> **TO DO**
Each line from the one containing "(352, 624) none -> [647,526,663,536] All" through the final line of the records is to be repeated exactly, with no additions.

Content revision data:
☆ ☆ ☆
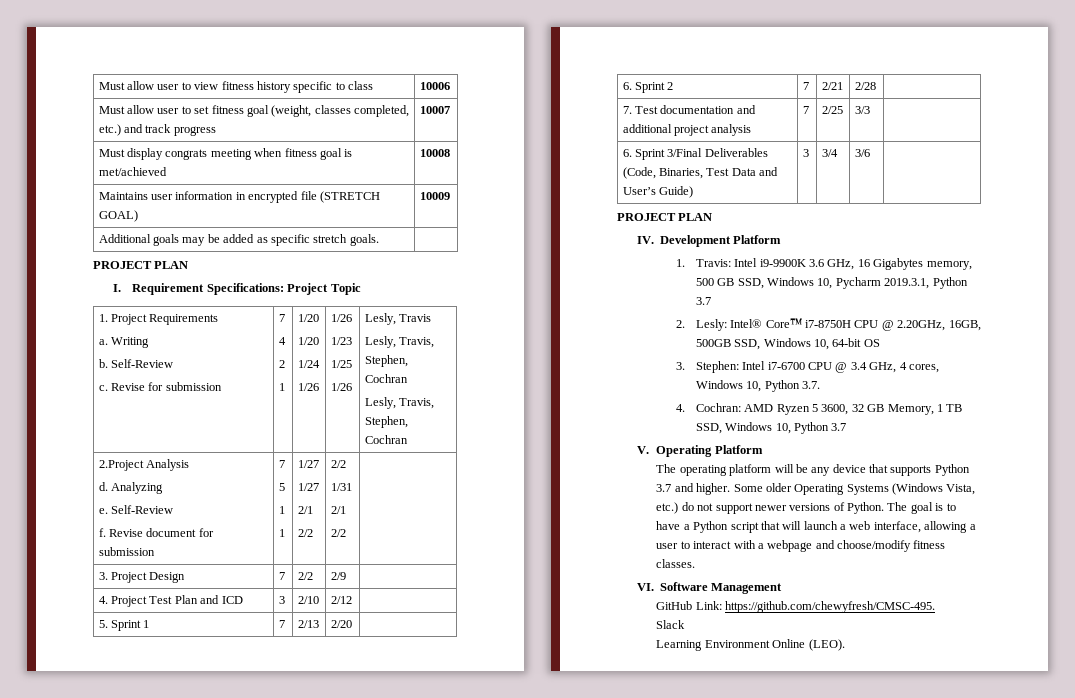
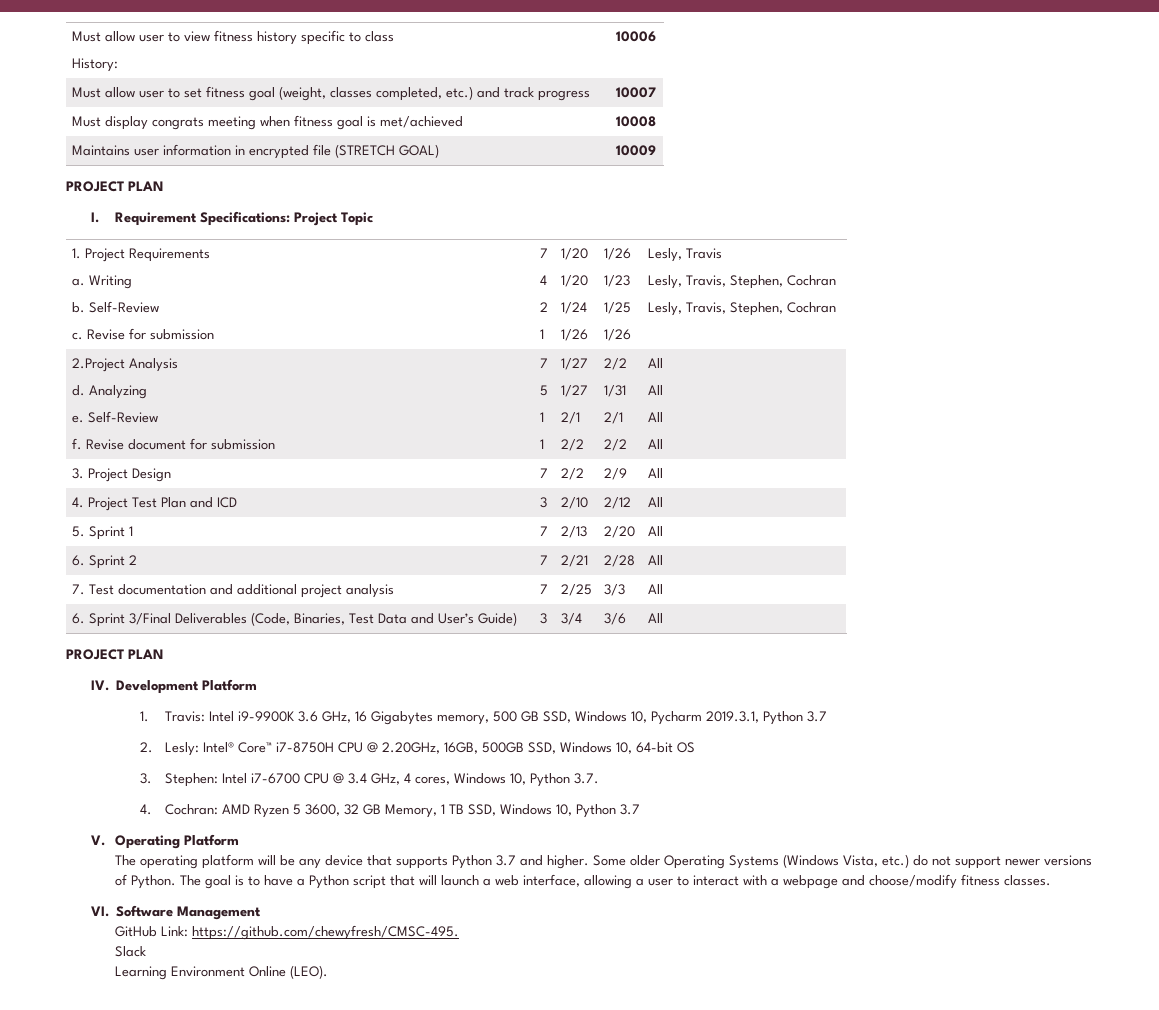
(374, 85) none -> [71,58,118,72] // History:
[98,234,379,246] // Additional goals may be added as specific stretch goals. | -> (656, 150) none
(346, 533) none -> [647,358,663,368] [647,385,663,395] [647,412,663,422] [647,439,663,449] All // All // All // All
(346, 576) none -> [647,468,663,478] All
(352, 600) none -> [647,497,663,507] All
(352, 624) none -> [647,526,663,536] All
(876, 86) none -> [647,555,663,565] All
(870, 110) none -> [647,584,663,594] All
(870, 153) none -> [647,613,663,623] All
☆ ☆ ☆
> **COMPLETED TASK**
(352, 624) none -> [647,526,663,536] All
(876, 86) none -> [647,555,663,565] All
(870, 110) none -> [647,584,663,594] All
(870, 153) none -> [647,613,663,623] All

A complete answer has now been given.